Nearly a third of The Imitation Game takes place at the decryption facility at Bletchley Park, where Turing, Joan Clarke (Keira Knightly), and their fellow code-breakers worked tirelessly to decipher the German military’s Enigma code. Most of the scenes set at Bletchley were shot on soundstages—and surprisingly, the ones that weren’t were the ones filmed at the bar where Turing and his colleagues drank and socialized. “The beer hut was one of the most difficult locations, we struggled with that. And that’s the one we ended up shooting in Bletchley Park,” says production designer Maria Djurkovic. “We felt it was right to shoot something there.”
Parts Were Also Filmed at Turing’s Childhood School—Where His Picture Is Still on the Wall
Like many boys in Britain in the early 20th century, Turing went to boarding school, and the scenes from his days at Sherborne School were shot on location, a place that haunted Moore just a little bit. “You’re walking down the halls and you see all the class portraits of the kids going back to the 1920s and you see Alan Turing and you see Christopher Morcom,” he says. “I remember looking at that and being very spooked.”
One of Moore’s Best Sources Was James Bond Writer Ian Fleming
Since so much of Turing’s work with British intelligence and MI6 was kept secret, Moore went hunting for details about what Turing did and what influence he had in the organization—with some surprising results. “The best evidence we have as to Alan Turing’s work with MI6 after they’d broken the code actually comes from the diary of Ian Fleming, which is so bizarre,” Moore says.

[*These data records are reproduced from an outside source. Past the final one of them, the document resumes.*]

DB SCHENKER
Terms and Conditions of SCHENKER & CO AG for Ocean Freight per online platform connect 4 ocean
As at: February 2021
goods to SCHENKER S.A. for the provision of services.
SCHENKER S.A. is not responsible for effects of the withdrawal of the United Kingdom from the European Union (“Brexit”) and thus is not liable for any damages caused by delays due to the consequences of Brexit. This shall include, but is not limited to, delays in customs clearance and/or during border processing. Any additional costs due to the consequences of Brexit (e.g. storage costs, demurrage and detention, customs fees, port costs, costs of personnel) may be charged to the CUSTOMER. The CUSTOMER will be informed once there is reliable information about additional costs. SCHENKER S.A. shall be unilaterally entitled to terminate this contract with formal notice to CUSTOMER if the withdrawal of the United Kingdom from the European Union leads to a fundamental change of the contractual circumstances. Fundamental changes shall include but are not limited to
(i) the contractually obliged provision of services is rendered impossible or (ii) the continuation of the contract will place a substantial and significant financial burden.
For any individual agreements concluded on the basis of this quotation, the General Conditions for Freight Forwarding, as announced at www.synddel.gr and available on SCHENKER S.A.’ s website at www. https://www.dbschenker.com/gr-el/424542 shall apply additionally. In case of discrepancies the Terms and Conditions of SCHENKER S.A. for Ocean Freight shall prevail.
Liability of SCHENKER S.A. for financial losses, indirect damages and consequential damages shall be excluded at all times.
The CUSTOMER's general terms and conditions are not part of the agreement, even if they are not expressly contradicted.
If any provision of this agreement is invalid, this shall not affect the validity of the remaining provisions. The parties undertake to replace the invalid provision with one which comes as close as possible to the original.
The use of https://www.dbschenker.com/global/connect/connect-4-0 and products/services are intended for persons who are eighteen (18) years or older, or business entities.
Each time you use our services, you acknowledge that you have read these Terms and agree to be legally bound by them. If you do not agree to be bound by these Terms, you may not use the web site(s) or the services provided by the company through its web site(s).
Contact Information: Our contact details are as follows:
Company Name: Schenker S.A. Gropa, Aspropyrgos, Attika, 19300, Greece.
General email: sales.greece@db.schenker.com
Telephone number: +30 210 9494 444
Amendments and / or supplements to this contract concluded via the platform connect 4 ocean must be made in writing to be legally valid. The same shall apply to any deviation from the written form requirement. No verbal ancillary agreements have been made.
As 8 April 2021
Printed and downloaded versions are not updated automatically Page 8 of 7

Some of the Characters in The Imitation Game Are Actually Based on More Than One Person
“The goal was to tell Alan’s story fairly and responsibly and accurately,” Moore says. “That meant that we sometimes had to dramatize things—or to take things that happened over a period of months and make them into a scene.” That also meant that multiple people, and the things they did, were condensed into a single person. “For example, the character that is called Hugh Alexander, who is played by Matthew Goode, he’s a character that is half Hugh Alexander and half Gordon Welchman, another mathematician on the team,” he says “We had to sort of use little tricks like that. But every major event in the film did occur.”

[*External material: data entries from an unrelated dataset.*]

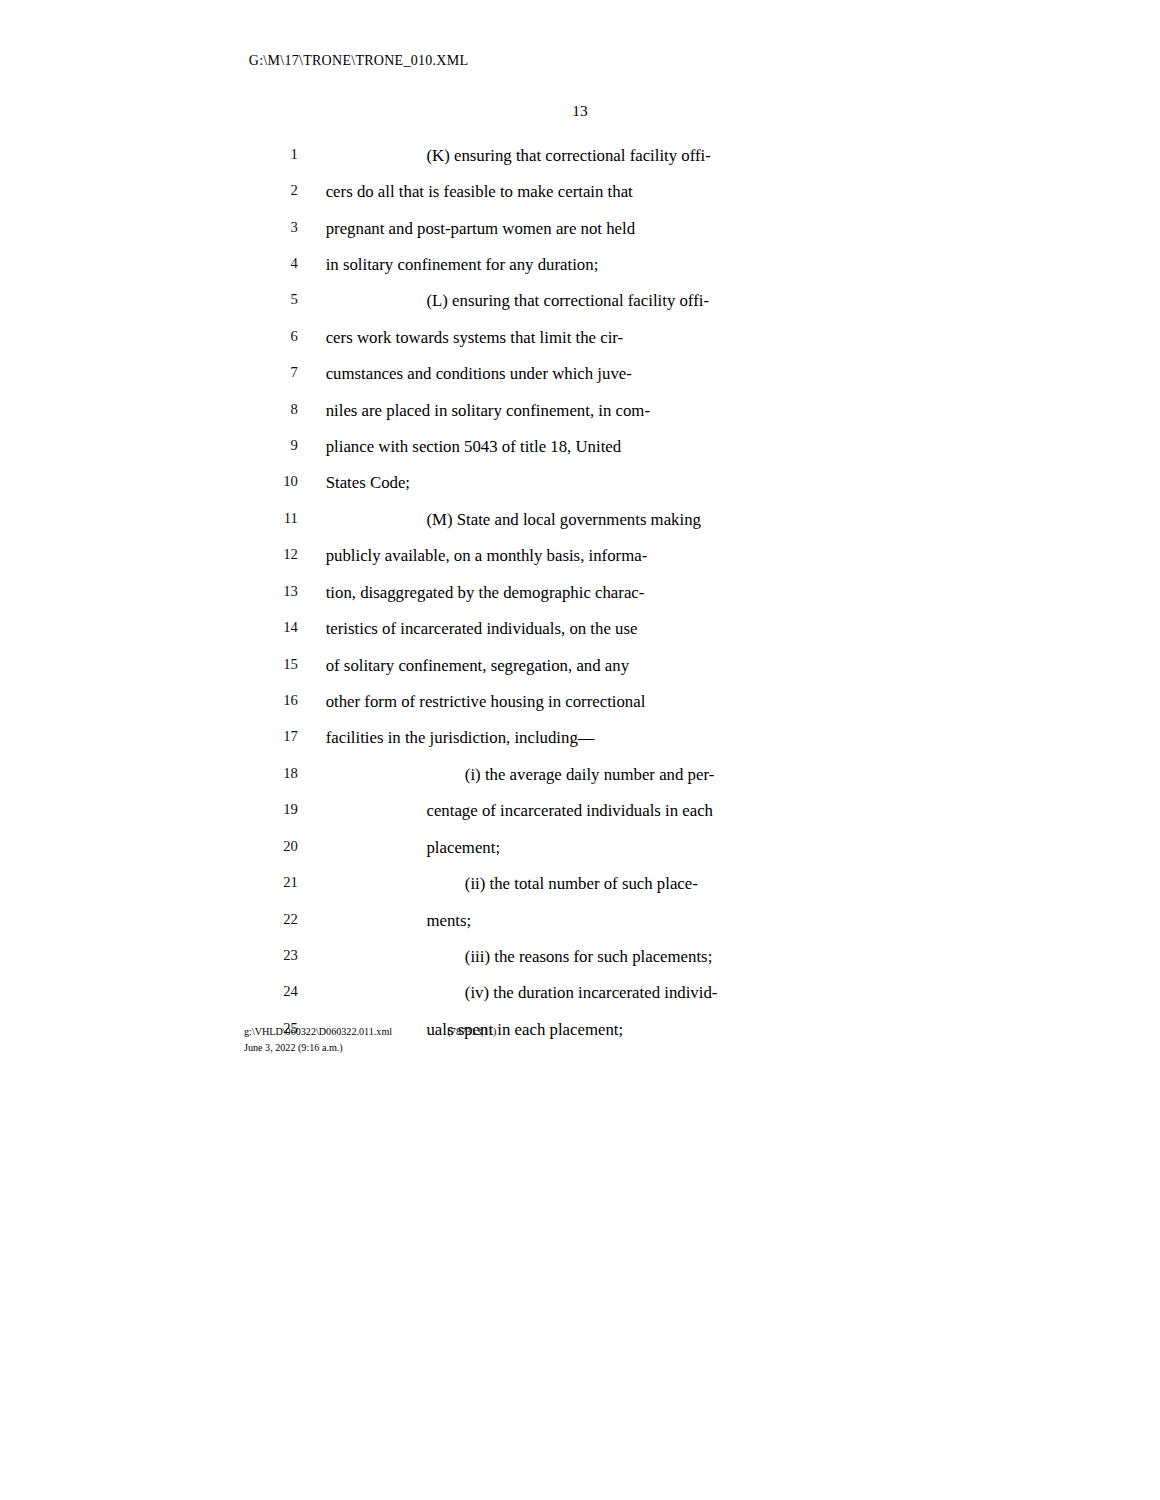G:\M\17\TRONE\TRONE_010.XML
13
| 1 | (K) ensuring that correctional facility offi- |
| 2 | cers do all that is feasible to make certain that |
| 3 | pregnant and post-partum women are not held |
| 4 | in solitary confinement for any duration; |
| 5 | (L) ensuring that correctional facility offi- |
| 6 | cers work towards systems that limit the cir- |
| 7 | cumstances and conditions under which juve- |
| 8 | niles are placed in solitary confinement, in com- |
| 9 | pliance with section 5043 of title 18, United |
| 10 | States Code; |
| 11 | (M) State and local governments making |
| 12 | publicly available, on a monthly basis, informa- |
| 13 | tion, disaggregated by the demographic charac- |
| 14 | teristics of incarcerated individuals, on the use |
| 15 | of solitary confinement, segregation, and any |
| 16 | other form of restrictive housing in correctional |
| 17 | facilities in the jurisdiction, including— |
| 18 | (i) the average daily number and per- |
| 19 | centage of incarcerated individuals in each |
| 20 | placement; |
| 21 | (ii) the total number of such place- |
| 22 | ments; |
| 23 | (iii) the reasons for such placements; |
| 24 | (iv) the duration incarcerated individ- |
| 25 | uals spent in each placement; |
g:\VHLD\060322\D060322.011.xml (787313|11)
June 3, 2022 (9:16 a.m.)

The Police Officer Who Interrogates Turing Is the Only Character with a Fake Name
Nock (Rory Kinnear), the officer who questions Turing in the film, isn’t entirely real. Rather, Moore says, he’s meant to symbolize “the institutionalized homophobia of the day, to show that this wasn’t some raving lunatic who arrested in persecuted Alan Turing.” And, to protect the cop who did interrogate the computer scientist, Moore changed his name. “I made that decision very early on because the real police officer didn’t die all that long ago and he still has family who are alive and I did not want to implicate the real person in that,” he says.
The Movie Almost Had a Reference to the Urban Legend That the Apple Logo Is Based on Turing’s Death
For years computer science circles have hummed withspeculation that the bitten-apple logo on Mac products was a reference to Turing’s death. It’s such an interesting tidbit the filmmakers almost mentioned it in the movie. “We debated putting that in text at the end of the film; that was a lively debate for many months,” Moore says. “The debate was that this was this amazing story that there was this rumor and that Steve Jobs had publicly denied it many times but other people seemed to think it was true. … We would’ve loved for it to be true. But we didn’t have enough evidence to feel comfortable putting that in as text. Personally, I think it might be true, but because we couldn’t prove it, it was ethically tricky.”